WHAT YOU SHOULD DO
This task calls for every entry below to be repeated exactly.
== GIVEN DATA ==
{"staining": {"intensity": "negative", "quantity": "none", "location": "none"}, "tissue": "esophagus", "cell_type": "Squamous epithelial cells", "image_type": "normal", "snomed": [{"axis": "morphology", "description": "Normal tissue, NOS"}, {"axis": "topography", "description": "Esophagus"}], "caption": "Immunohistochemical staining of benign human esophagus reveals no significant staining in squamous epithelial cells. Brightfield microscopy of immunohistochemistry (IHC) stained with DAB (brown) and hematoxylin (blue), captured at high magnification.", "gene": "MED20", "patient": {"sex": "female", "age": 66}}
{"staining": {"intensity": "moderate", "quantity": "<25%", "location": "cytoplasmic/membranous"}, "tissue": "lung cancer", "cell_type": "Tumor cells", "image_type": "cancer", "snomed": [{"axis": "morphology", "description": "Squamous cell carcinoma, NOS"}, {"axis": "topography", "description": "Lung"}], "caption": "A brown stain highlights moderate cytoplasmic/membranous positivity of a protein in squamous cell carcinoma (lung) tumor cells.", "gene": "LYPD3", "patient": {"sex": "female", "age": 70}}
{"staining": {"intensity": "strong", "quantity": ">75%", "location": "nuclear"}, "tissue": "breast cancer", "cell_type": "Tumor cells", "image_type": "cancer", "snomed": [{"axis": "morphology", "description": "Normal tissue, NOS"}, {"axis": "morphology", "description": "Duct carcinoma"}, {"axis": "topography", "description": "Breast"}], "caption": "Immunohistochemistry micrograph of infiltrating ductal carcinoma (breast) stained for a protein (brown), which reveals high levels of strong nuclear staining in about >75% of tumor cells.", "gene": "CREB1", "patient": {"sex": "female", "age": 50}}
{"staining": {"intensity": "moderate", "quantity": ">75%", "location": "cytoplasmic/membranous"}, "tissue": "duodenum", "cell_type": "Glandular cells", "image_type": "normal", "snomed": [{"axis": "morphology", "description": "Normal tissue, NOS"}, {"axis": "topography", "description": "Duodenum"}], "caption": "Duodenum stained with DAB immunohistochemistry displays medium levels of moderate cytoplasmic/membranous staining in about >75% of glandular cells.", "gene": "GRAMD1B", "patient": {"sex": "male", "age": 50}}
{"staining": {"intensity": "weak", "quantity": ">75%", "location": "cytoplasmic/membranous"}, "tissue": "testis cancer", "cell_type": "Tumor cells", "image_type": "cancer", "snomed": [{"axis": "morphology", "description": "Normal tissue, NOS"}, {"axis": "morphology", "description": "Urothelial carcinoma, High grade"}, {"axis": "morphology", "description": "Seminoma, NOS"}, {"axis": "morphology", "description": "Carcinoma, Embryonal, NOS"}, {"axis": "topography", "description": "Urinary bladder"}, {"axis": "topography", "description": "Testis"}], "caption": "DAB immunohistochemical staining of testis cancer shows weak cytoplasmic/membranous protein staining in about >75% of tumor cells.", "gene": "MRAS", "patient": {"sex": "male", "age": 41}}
===
TASK ANSWER
{"staining": {"intensity": "negative", "quantity": "none", "location": "none"}, "tissue": "esophagus", "cell_type": "Squamous epithelial cells", "image_type": "normal", "snomed": [{"axis": "morphology", "description": "Normal tissue, NOS"}, {"axis": "topography", "description": "Esophagus"}], "caption": "Immunohistochemical staining of benign human esophagus reveals no significant staining in squamous epithelial cells. Brightfield microscopy of immunohistochemistry (IHC) stained with DAB (brown) and hematoxylin (blue), captured at high magnification.", "gene": "MED20", "patient": {"sex": "female", "age": 66}}
{"staining": {"intensity": "moderate", "quantity": "<25%", "location": "cytoplasmic/membranous"}, "tissue": "lung cancer", "cell_type": "Tumor cells", "image_type": "cancer", "snomed": [{"axis": "morphology", "description": "Squamous cell carcinoma, NOS"}, {"axis": "topography", "description": "Lung"}], "caption": "A brown stain highlights moderate cytoplasmic/membranous positivity of a protein in squamous cell carcinoma (lung) tumor cells.", "gene": "LYPD3", "patient": {"sex": "female", "age": 70}}
{"staining": {"intensity": "strong", "quantity": ">75%", "location": "nuclear"}, "tissue": "breast cancer", "cell_type": "Tumor cells", "image_type": "cancer", "snomed": [{"axis": "morphology", "description": "Normal tissue, NOS"}, {"axis": "morphology", "description": "Duct carcinoma"}, {"axis": "topography", "description": "Breast"}], "caption": "Immunohistochemistry micrograph of infiltrating ductal carcinoma (breast) stained for a protein (brown), which reveals high levels of strong nuclear staining in about >75% of tumor cells.", "gene": "CREB1", "patient": {"sex": "female", "age": 50}}
{"staining": {"intensity": "moderate", "quantity": ">75%", "location": "cytoplasmic/membranous"}, "tissue": "duodenum", "cell_type": "Glandular cells", "image_type": "normal", "snomed": [{"axis": "morphology", "description": "Normal tissue, NOS"}, {"axis": "topography", "description": "Duodenum"}], "caption": "Duodenum stained with DAB immunohistochemistry displays medium levels of moderate cytoplasmic/membranous staining in about >75% of glandular cells.", "gene": "GRAMD1B", "patient": {"sex": "male", "age": 50}}
{"staining": {"intensity": "weak", "quantity": ">75%", "location": "cytoplasmic/membranous"}, "tissue": "testis cancer", "cell_type": "Tumor cells", "image_type": "cancer", "snomed": [{"axis": "morphology", "description": "Normal tissue, NOS"}, {"axis": "morphology", "description": "Urothelial carcinoma, High grade"}, {"axis": "morphology", "description": "Seminoma, NOS"}, {"axis": "morphology", "description": "Carcinoma, Embryonal, NOS"}, {"axis": "topography", "description": "Urinary bladder"}, {"axis": "topography", "description": "Testis"}], "caption": "DAB immunohistochemical staining of testis cancer shows weak cytoplasmic/membranous protein staining in about >75% of tumor cells.", "gene": "MRAS", "patient": {"sex": "male", "age": 41}}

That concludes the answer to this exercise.